Ma vediamo meglio di cosa si tratta…

Cosa sono

A livello mondiale, la FAO definisce come pesticida “qualsiasi sostanza, singola o miscelata con altre, destinata a distruggere o controllare qualsiasi organismo nocivo, a impedirne o prevenirne i danni, inclusi i vettori di malattie umane e animali, le specie indesiderate di piante o animali che causano danni o comunque interferiscono durante la produzione, la lavorazione, la conservazione, il trasporto e la commercializzazione di cibo, di derrate alimentari, di legname e suoi derivati, di alimenti zootecnici, nonché le sostanze che possono essere destinate agli animali per il controllo di insetti, acari o altri organismi nocivi somministrate o applicate ad essi. Sono incluse le sostanze che agiscono come regolatori di crescita delle piante, defoglianti, disseccanti, diradanti o anticascola dei frutti, nonché quelle applicate alle coltivazioni prima o dopo il raccolto per proteggerlo dal deterioramento durante la conservazione e il trasporto. In questa categoria potrebbero rientrare anche i pesticidi naturali (o biopesticidi) che però non hanno la valenza negativa dei pesticidi classici.

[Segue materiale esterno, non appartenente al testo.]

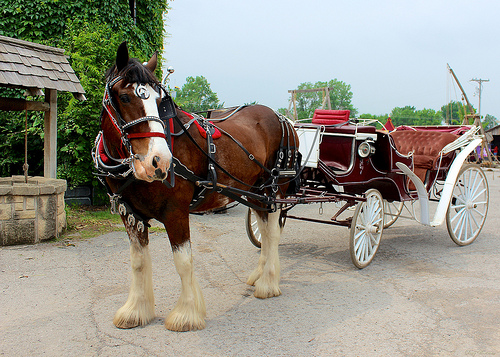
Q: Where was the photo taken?
A: It was taken at the sidewalk.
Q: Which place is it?
A: It is a sidewalk.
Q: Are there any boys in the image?
A: No, there are no boys.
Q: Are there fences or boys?
A: No, there are no boys or fences.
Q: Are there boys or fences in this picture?
A: No, there are no boys or fences.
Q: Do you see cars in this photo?
A: No, there are no cars.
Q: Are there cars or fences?
A: No, there are no cars or fences.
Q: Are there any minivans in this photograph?
A: No, there are no minivans.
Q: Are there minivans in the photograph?
A: No, there are no minivans.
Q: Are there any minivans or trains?
A: No, there are no minivans or trains.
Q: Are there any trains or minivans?
A: No, there are no minivans or trains.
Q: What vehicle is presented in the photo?
A: The vehicle is a wagon.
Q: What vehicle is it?
A: The vehicle is a wagon.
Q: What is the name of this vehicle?
A: This is a wagon.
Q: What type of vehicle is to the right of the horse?
A: The vehicle is a wagon.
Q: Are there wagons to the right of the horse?
A: Yes, there is a wagon to the right of the horse.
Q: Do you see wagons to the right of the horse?
A: Yes, there is a wagon to the right of the horse.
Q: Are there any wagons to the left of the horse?
A: No, the wagon is to the right of the horse.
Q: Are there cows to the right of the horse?
A: No, there is a wagon to the right of the horse.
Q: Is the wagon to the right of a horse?
A: Yes, the wagon is to the right of a horse.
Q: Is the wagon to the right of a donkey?
A: No, the wagon is to the right of a horse.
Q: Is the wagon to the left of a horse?
A: No, the wagon is to the right of a horse.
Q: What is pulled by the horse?
A: The wagon is pulled by the horse.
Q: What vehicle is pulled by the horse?
A: The vehicle is a wagon.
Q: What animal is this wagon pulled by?
A: The wagon is pulled by the horse.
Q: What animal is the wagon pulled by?
A: The wagon is pulled by the horse.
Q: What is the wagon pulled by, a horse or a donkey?
A: The wagon is pulled by a horse.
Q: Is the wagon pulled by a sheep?
A: No, the wagon is pulled by the horse.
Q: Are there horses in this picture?
A: Yes, there is a horse.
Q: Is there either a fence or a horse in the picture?
A: Yes, there is a horse.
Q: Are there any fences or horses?
A: Yes, there is a horse.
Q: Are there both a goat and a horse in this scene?
A: No, there is a horse but no goats.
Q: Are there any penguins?
A: No, there are no penguins.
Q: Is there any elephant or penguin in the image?
A: No, there are no penguins or elephants.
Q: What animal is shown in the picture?
A: The animal is a horse.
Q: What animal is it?
A: The animal is a horse.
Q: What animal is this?
A: This is a horse.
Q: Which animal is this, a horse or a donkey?
A: This is a horse.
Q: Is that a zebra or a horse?
A: That is a horse.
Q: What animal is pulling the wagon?
A: The horse is pulling the wagon.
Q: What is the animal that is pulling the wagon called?
A: The animal is a horse.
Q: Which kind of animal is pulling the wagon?
A: The animal is a horse.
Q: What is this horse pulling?
A: The horse is pulling the wagon.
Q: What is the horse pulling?
A: The horse is pulling the wagon.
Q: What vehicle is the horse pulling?
A: The horse is pulling the wagon.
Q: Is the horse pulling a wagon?
A: Yes, the horse is pulling a wagon.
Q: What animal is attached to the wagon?
A: The horse is attached to the wagon.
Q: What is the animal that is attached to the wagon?
A: The animal is a horse.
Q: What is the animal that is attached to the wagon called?
A: The animal is a horse.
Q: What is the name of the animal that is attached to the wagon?
A: The animal is a horse.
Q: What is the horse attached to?
A: The horse is attached to the wagon.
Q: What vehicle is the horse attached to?
A: The horse is attached to the wagon.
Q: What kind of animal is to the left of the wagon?
A: The animal is a horse.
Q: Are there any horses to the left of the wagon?
A: Yes, there is a horse to the left of the wagon.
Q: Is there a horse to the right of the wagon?
A: No, the horse is to the left of the wagon.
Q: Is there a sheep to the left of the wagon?
A: No, there is a horse to the left of the wagon.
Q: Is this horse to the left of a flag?
A: No, the horse is to the left of a wagon.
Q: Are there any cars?
A: No, there are no cars.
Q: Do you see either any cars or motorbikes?
A: No, there are no cars or motorbikes.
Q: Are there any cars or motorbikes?
A: No, there are no cars or motorbikes.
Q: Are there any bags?
A: No, there are no bags.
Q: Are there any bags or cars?
A: No, there are no bags or cars.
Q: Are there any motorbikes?
A: No, there are no motorbikes.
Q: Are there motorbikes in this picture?
A: No, there are no motorbikes.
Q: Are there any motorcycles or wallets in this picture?
A: No, there are no motorcycles or wallets.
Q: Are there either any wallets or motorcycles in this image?
A: No, there are no motorcycles or wallets.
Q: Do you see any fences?
A: No, there are no fences.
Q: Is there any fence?
A: No, there are no fences.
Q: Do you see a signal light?
A: No, there are no traffic lights.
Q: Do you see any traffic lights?
A: No, there are no traffic lights.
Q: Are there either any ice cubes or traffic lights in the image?
A: No, there are no traffic lights or ice cubes.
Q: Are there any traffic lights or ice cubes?
A: No, there are no traffic lights or ice cubes.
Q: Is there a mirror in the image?
A: No, there are no mirrors.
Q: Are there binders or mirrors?
A: No, there are no mirrors or binders.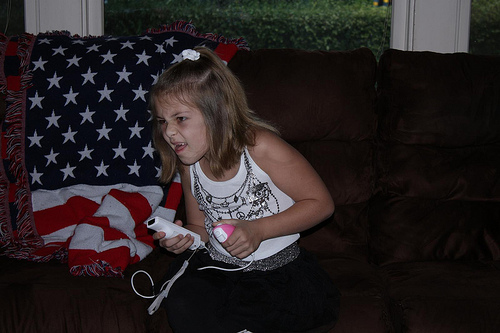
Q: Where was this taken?
A: Living room.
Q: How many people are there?
A: 1.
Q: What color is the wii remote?
A: White.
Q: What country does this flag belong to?
A: United States.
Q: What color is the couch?
A: Brown.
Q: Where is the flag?
A: On the blanket.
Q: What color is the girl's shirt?
A: White.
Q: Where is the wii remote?
A: In the girl's hand.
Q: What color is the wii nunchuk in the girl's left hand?
A: Pink.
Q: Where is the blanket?
A: Draped on the couch.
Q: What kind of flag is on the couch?
A: American.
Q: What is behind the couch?
A: A window.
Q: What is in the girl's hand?
A: Controller.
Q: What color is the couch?
A: Brown.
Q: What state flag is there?
A: USA.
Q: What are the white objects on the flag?
A: Stars.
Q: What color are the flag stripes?
A: Red and white.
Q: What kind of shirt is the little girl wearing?
A: Tank top.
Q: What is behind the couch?
A: Window.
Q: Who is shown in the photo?
A: A girl.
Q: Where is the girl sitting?
A: On a sofa.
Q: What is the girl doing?
A: Playing video games.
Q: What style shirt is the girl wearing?
A: Tank top.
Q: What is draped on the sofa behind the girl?
A: An American flag blanket.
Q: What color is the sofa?
A: Brown.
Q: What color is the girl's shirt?
A: White.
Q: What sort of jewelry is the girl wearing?
A: Necklace.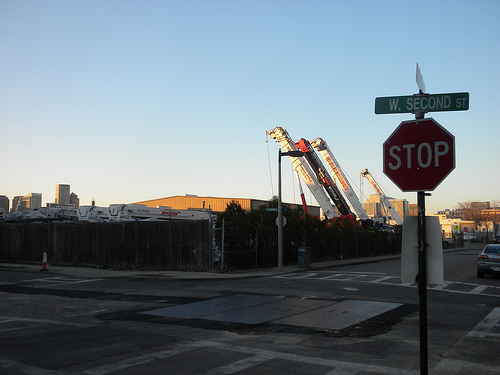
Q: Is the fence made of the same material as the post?
A: No, the fence is made of wood and the post is made of metal.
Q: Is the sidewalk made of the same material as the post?
A: No, the sidewalk is made of concrete and the post is made of metal.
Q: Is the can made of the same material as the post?
A: No, the can is made of plastic and the post is made of metal.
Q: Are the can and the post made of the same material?
A: No, the can is made of plastic and the post is made of metal.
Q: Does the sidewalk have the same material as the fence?
A: No, the sidewalk is made of concrete and the fence is made of wood.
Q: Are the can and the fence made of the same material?
A: No, the can is made of plastic and the fence is made of wood.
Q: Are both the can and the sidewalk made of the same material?
A: No, the can is made of plastic and the sidewalk is made of concrete.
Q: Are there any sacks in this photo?
A: No, there are no sacks.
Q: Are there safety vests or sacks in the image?
A: No, there are no sacks or safety vests.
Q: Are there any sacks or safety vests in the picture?
A: No, there are no sacks or safety vests.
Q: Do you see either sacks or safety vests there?
A: No, there are no sacks or safety vests.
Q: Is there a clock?
A: No, there are no clocks.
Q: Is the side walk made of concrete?
A: Yes, the side walk is made of concrete.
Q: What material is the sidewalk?
A: The sidewalk is made of concrete.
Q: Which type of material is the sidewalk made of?
A: The sidewalk is made of concrete.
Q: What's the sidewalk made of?
A: The sidewalk is made of concrete.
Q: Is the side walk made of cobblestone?
A: No, the side walk is made of cement.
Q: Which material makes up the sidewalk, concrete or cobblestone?
A: The sidewalk is made of concrete.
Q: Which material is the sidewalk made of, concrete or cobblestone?
A: The sidewalk is made of concrete.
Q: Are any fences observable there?
A: Yes, there is a fence.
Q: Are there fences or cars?
A: Yes, there is a fence.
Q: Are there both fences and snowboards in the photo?
A: No, there is a fence but no snowboards.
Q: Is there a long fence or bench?
A: Yes, there is a long fence.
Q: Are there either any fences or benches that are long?
A: Yes, the fence is long.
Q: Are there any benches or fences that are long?
A: Yes, the fence is long.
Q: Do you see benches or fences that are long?
A: Yes, the fence is long.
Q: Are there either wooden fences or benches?
A: Yes, there is a wood fence.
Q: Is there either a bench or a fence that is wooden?
A: Yes, the fence is wooden.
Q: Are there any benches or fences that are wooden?
A: Yes, the fence is wooden.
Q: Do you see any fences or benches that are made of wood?
A: Yes, the fence is made of wood.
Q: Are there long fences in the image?
A: Yes, there is a long fence.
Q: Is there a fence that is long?
A: Yes, there is a fence that is long.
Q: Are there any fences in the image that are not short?
A: Yes, there is a long fence.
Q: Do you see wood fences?
A: Yes, there is a wood fence.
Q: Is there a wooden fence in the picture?
A: Yes, there is a wood fence.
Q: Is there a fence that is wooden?
A: Yes, there is a fence that is wooden.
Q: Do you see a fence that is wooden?
A: Yes, there is a fence that is wooden.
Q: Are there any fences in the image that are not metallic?
A: Yes, there is a wooden fence.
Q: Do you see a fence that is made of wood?
A: Yes, there is a fence that is made of wood.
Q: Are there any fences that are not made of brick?
A: Yes, there is a fence that is made of wood.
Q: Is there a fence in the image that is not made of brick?
A: Yes, there is a fence that is made of wood.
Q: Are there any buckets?
A: No, there are no buckets.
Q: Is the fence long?
A: Yes, the fence is long.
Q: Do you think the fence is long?
A: Yes, the fence is long.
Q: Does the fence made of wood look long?
A: Yes, the fence is long.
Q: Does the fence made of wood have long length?
A: Yes, the fence is long.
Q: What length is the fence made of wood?
A: The fence is long.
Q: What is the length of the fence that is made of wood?
A: The fence is long.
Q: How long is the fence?
A: The fence is long.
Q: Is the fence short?
A: No, the fence is long.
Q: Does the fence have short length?
A: No, the fence is long.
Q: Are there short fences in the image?
A: No, there is a fence but it is long.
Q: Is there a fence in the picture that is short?
A: No, there is a fence but it is long.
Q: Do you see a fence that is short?
A: No, there is a fence but it is long.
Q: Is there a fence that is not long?
A: No, there is a fence but it is long.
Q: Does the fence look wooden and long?
A: Yes, the fence is wooden and long.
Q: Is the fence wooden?
A: Yes, the fence is wooden.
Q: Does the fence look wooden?
A: Yes, the fence is wooden.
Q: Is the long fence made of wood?
A: Yes, the fence is made of wood.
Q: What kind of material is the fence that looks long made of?
A: The fence is made of wood.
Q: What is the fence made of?
A: The fence is made of wood.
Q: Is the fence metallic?
A: No, the fence is wooden.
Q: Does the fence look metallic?
A: No, the fence is wooden.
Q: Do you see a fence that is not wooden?
A: No, there is a fence but it is wooden.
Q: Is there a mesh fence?
A: No, there is a fence but it is made of wood.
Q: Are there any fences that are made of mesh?
A: No, there is a fence but it is made of wood.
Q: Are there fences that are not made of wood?
A: No, there is a fence but it is made of wood.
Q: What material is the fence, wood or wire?
A: The fence is made of wood.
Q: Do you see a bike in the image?
A: No, there are no bikes.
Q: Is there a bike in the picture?
A: No, there are no bikes.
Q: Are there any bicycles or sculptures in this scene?
A: No, there are no bicycles or sculptures.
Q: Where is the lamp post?
A: The lamp post is on the side walk.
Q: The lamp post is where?
A: The lamp post is on the side walk.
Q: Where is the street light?
A: The lamp post is on the side walk.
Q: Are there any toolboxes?
A: No, there are no toolboxes.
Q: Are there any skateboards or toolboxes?
A: No, there are no toolboxes or skateboards.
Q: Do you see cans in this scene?
A: Yes, there is a can.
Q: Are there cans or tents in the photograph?
A: Yes, there is a can.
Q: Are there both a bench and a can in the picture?
A: No, there is a can but no benches.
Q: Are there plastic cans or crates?
A: Yes, there is a plastic can.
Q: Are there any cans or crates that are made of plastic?
A: Yes, the can is made of plastic.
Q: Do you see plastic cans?
A: Yes, there is a can that is made of plastic.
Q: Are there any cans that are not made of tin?
A: Yes, there is a can that is made of plastic.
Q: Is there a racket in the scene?
A: No, there are no rackets.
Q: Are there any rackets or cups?
A: No, there are no rackets or cups.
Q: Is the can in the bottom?
A: Yes, the can is in the bottom of the image.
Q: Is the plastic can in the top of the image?
A: No, the can is in the bottom of the image.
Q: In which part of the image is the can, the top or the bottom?
A: The can is in the bottom of the image.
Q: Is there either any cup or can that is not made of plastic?
A: No, there is a can but it is made of plastic.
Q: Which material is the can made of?
A: The can is made of plastic.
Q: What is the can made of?
A: The can is made of plastic.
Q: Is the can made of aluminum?
A: No, the can is made of plastic.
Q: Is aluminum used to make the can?
A: No, the can is made of plastic.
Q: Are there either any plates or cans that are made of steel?
A: No, there is a can but it is made of plastic.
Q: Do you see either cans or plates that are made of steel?
A: No, there is a can but it is made of plastic.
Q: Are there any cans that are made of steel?
A: No, there is a can but it is made of plastic.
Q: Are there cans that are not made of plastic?
A: No, there is a can but it is made of plastic.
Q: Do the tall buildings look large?
A: Yes, the buildings are large.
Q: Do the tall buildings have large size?
A: Yes, the buildings are large.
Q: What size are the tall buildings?
A: The buildings are large.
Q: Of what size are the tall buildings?
A: The buildings are large.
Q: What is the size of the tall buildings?
A: The buildings are large.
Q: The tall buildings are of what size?
A: The buildings are large.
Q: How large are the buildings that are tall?
A: The buildings are large.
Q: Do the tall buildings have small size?
A: No, the buildings are large.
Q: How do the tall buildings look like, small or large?
A: The buildings are large.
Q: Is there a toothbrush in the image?
A: No, there are no toothbrushes.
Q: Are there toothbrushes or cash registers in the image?
A: No, there are no toothbrushes or cash registers.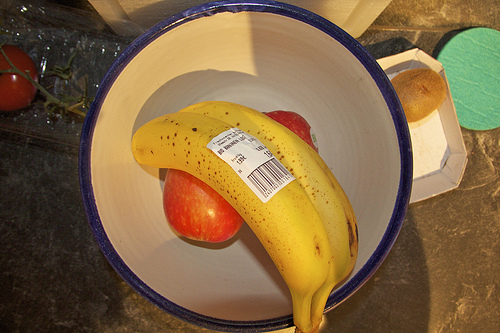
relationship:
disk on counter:
[435, 25, 499, 132] [2, 2, 498, 329]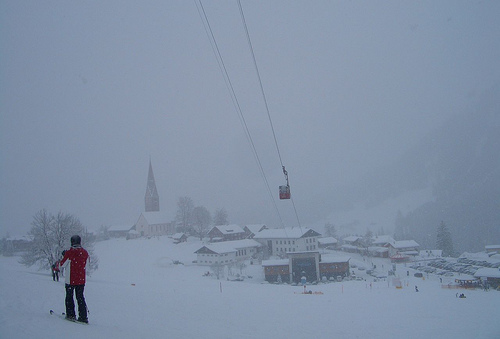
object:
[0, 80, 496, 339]
snow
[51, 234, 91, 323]
person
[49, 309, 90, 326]
skies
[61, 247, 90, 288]
jacket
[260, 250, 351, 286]
building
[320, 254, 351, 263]
roof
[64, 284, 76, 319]
legs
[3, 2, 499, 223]
sky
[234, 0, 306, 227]
power lines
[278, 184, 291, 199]
carriage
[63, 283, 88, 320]
pants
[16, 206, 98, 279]
tree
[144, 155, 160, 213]
church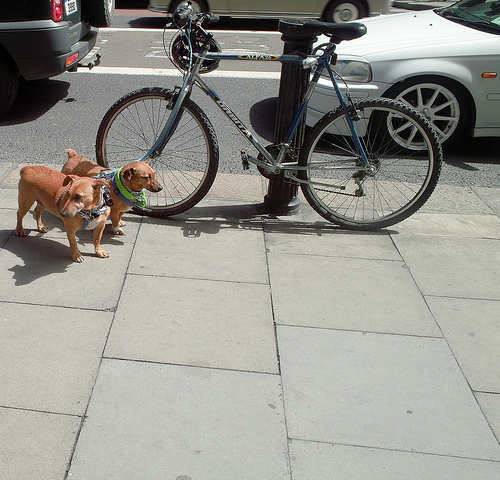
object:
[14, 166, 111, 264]
dog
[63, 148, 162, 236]
dog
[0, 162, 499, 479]
sidewalk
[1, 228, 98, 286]
shadow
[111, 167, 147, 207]
collar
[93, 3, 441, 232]
bike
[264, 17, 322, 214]
post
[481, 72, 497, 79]
reflector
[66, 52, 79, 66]
light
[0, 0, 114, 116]
car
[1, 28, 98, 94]
bottom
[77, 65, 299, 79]
line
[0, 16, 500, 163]
road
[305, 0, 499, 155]
car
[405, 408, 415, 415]
mark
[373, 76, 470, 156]
tire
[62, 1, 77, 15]
license plate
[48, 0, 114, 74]
back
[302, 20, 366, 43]
seat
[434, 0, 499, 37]
windshield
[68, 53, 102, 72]
tow hitch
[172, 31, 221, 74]
helmet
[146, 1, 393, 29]
car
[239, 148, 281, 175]
pedal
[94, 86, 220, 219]
tyre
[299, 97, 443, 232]
tyre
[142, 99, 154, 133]
spoke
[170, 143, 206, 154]
spoke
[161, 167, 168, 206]
spoke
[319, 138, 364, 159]
spoke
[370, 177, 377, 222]
spoke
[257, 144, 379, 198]
chain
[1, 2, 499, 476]
city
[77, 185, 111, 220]
collar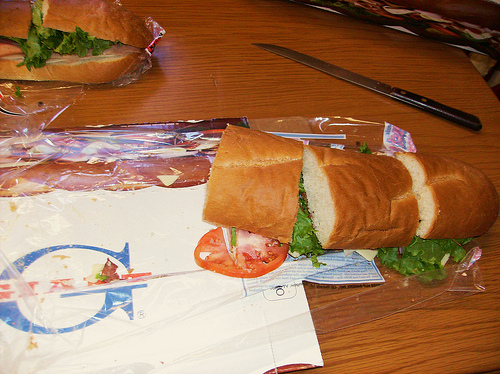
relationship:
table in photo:
[213, 51, 240, 95] [4, 4, 497, 344]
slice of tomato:
[226, 236, 270, 265] [183, 218, 295, 288]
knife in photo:
[245, 28, 489, 135] [4, 4, 497, 344]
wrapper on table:
[349, 292, 413, 323] [213, 51, 240, 95]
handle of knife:
[393, 82, 484, 134] [245, 28, 489, 135]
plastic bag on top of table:
[309, 114, 364, 131] [213, 51, 240, 95]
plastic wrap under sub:
[207, 116, 396, 134] [199, 113, 499, 248]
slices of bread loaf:
[216, 126, 420, 253] [42, 10, 168, 42]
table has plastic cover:
[213, 51, 240, 95] [5, 85, 50, 120]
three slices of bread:
[216, 126, 420, 253] [431, 2, 496, 19]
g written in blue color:
[4, 229, 152, 343] [81, 244, 99, 253]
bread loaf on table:
[0, 0, 151, 86] [213, 51, 240, 95]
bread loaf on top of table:
[0, 0, 151, 86] [213, 51, 240, 95]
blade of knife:
[250, 33, 384, 103] [245, 28, 489, 135]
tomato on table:
[183, 218, 295, 288] [213, 51, 240, 95]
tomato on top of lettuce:
[183, 218, 295, 288] [396, 244, 440, 275]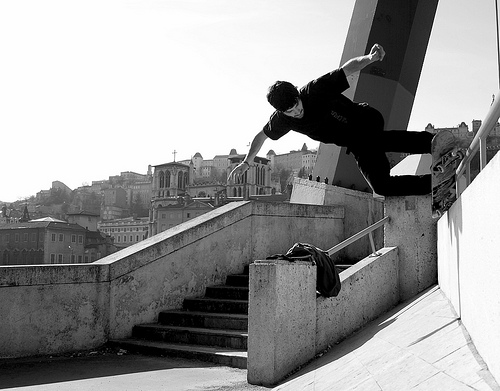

Tra i più “famosi” e pericolosi troviamo quelli a base di: mancozeb e folpet (fungicidi),  glifosate e glufonisate ammonio (erbicidi) e clorpirifos (insetticida). il glifosato, ad esempio, è stato classificato dalla IARC (International Agency for Research on Cancer) come “probabile cancerogeno per l’uomo”, mentre il glufosinato ammonio agisce come interferente endocrino, causando problemi di fertilità e danni al feto (2) . Il clorpirifos, invece, sembra danneggiare le capacità mentali e motorie dei bambini in modo progressivo.

 

Pesticidi e salute dell’uomo

Gli effetti sulla salute sono vasti e diversi e dipendono dalla modalità di esposizione, dalla dose, dal sesso e dall’età della persona esposta, dal suo metabolismo e così via.

Si ha tossicità acuta, ad esempio, in agricoltori che utilizzano i prodotti sui propri raccolti senza indossare protezioni: spesso i contadini mettono la maschera per irrorare il pesticida, ma quando successivamente vanno a lavorare i campi non indossano nulla e subiscono una contaminazione massiccia che si può poi verificare analizzando le urine (possono avere una concentrazione di pesticida fino a 4 volte maggiore!).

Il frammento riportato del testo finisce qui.